Once known primarily for its user-friendly mobile app sending money from the U.S. to the Philippines or Mexico, Remitly has quietly evolved into a foundational payments infrastructure provider—no longer just serving end consumers, but powering payroll, gig platforms, and fintechs across 18 countries.
The Data Behind the Shift
According to its latest investor update, Remitly processed $13.7 billion in cross-border volume in 2023—a 22% year-over-year increase—but what’s more telling is the composition: business-to-business (B2B) transaction volume now accounts for 34% of total gross profit, up from just 9% in 2021. This isn’t incidental growth; it reflects a deliberate architectural pivot.
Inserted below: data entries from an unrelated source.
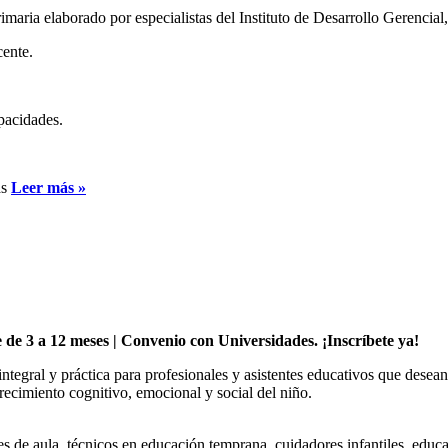
maria elaborado por especialistas del Instituto de Desarrollo Gerencia
cente.
apacidades.
as
Leer más »
le de 3 a 12 meses | Convenio con Universidades. ¡Inscríbete ya!
tegral y práctica para profesionales y asistentes educativos que desea
crecimiento cognitivo, emocional y social del niño.
ntes de aula, técnicos en educación temprana, cuidadores infantiles, ed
Remitly has invested over $280 million since 2020 in building proprietary settlement systems, multi-currency ledger capabilities, and API-first compliance layers that meet local AML/KYC requirements in 12 jurisdictions—including newly launched support for India’s UPI-linked disbursements and Nigeria’s NIBSS Instant Payment system.
From App to API: The Embedded Finance Playbook
Remitly’s transition mirrors broader industry convergence: legacy remittance providers are becoming interoperable financial utilities. Its new Embedded Payouts Platform offers white-labeled, programmable disbursement tools—not just for salary payments, but for insurance claims, marketplace payouts, and government benefit distribution. Unlike aggregators relying on third-party rails, Remitly operates direct banking relationships in 16 markets, enabling same-day settlement in 22 currencies and sub-second FX rate updates via its proprietary pricing engine.
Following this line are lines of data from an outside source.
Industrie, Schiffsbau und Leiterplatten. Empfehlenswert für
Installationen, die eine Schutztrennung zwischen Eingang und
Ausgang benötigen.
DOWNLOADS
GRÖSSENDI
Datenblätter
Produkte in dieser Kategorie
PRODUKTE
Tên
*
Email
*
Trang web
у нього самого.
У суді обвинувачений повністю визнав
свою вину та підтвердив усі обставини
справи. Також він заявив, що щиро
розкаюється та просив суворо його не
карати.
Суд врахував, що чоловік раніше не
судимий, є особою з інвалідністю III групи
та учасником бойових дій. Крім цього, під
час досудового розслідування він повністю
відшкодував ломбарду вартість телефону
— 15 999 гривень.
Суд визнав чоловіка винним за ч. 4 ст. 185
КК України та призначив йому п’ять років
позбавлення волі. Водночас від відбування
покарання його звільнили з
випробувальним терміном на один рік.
Key Technical Capabilities Driving Adoption
- Real-time FX reconciliation with millisecond-level rate locking and audit-ready FX gain/loss reporting
- Local payout rail orchestration, including SEPA Instant, PIX, PayNow, and IMPS—each integrated natively, not via intermediaries
- Regulatory sandbox portability, allowing clients to deploy compliant workflows across geographies without rebuilding KYC logic
- Multi-tiered payout routing, dynamically selecting optimal channels based on cost, speed, and success rate thresholds
- Unified payout analytics dashboard, delivering granular insights into failure root causes, fee leakage, and corridor-level margin erosion
Why Banks and Fintechs Are Taking Notice
Traditional banks face mounting pressure to modernize cross-border disbursement stacks—yet lack the agility to rebuild legacy core integrations. Meanwhile, neobanks and payroll SaaS providers struggle with fragmented compliance overhead when scaling internationally. Remitly’s platform reduces time-to-market for international payroll launches from 6–9 months to under six weeks. Early adopters include a European HR tech firm rolling out wage payments across 11 emerging markets—and a U.S.-based gig economy platform now settling driver earnings directly into M-Pesa wallets in Kenya, bypassing costly correspondent banking loops. Crucially, Remitly does not require clients to hold balances or settle through its balance sheet—transactions flow directly between client and beneficiary bank accounts, minimizing counterparty risk exposure.
As global labor markets continue to decentralize and regulatory expectations around payment transparency tighten, Remitly’s evolution signals a larger trend: the most resilient cross-border infrastructure players won’t be those optimizing for app downloads, but for developer adoption, regulatory portability, and settlement efficiency. The next frontier isn’t faster remittances—it’s invisible, embedded, and institutionally trusted cross-border value transfer.